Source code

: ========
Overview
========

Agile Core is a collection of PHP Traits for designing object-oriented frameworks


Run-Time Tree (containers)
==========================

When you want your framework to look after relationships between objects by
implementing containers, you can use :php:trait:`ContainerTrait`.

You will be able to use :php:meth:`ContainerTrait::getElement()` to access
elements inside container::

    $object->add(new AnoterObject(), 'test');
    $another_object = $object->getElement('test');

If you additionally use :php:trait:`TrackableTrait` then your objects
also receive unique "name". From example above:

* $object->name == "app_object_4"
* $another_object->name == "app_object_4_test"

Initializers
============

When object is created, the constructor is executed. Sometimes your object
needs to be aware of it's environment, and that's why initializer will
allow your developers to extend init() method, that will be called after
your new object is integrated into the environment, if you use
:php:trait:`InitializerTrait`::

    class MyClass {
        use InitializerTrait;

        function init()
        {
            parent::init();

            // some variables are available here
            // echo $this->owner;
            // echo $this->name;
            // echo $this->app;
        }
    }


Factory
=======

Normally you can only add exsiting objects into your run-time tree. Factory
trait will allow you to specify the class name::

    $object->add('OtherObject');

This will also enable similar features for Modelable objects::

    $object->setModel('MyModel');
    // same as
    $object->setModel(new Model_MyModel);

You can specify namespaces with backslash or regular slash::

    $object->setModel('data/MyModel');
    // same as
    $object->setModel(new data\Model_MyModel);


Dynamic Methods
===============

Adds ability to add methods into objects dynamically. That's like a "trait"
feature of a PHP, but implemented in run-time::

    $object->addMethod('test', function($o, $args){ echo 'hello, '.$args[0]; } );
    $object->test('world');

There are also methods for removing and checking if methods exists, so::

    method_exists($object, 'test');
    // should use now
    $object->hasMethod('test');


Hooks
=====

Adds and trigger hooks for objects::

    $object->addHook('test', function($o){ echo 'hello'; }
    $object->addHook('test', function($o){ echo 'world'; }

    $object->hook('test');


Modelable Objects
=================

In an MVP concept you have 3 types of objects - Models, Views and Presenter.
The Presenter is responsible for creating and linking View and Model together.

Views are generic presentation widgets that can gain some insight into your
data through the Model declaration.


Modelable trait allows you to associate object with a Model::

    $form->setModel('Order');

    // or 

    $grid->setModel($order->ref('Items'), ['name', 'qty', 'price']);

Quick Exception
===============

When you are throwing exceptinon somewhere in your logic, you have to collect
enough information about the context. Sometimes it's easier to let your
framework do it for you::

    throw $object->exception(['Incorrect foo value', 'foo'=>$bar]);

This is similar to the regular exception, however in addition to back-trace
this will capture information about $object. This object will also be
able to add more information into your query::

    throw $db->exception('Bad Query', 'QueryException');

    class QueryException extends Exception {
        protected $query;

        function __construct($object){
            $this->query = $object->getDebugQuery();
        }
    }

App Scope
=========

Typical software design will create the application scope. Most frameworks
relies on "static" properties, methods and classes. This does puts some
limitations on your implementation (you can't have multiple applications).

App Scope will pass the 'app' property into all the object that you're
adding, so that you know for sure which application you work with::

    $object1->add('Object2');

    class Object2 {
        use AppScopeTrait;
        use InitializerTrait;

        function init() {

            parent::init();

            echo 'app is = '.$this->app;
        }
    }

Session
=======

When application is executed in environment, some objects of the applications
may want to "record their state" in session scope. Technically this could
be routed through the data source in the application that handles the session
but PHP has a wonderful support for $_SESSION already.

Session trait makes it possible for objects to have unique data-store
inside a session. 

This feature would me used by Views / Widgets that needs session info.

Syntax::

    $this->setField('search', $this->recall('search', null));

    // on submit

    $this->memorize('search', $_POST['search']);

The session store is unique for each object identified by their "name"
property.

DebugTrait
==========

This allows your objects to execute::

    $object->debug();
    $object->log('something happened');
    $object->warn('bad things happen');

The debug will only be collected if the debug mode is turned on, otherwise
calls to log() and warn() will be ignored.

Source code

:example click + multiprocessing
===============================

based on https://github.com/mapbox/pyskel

------------

# Required action:
Nothing but the lines with "warn" should be returned, copied from the entries above.

# Final answer:
    $object->warn('bad things happen');
calls to log() and warn() will be ignored.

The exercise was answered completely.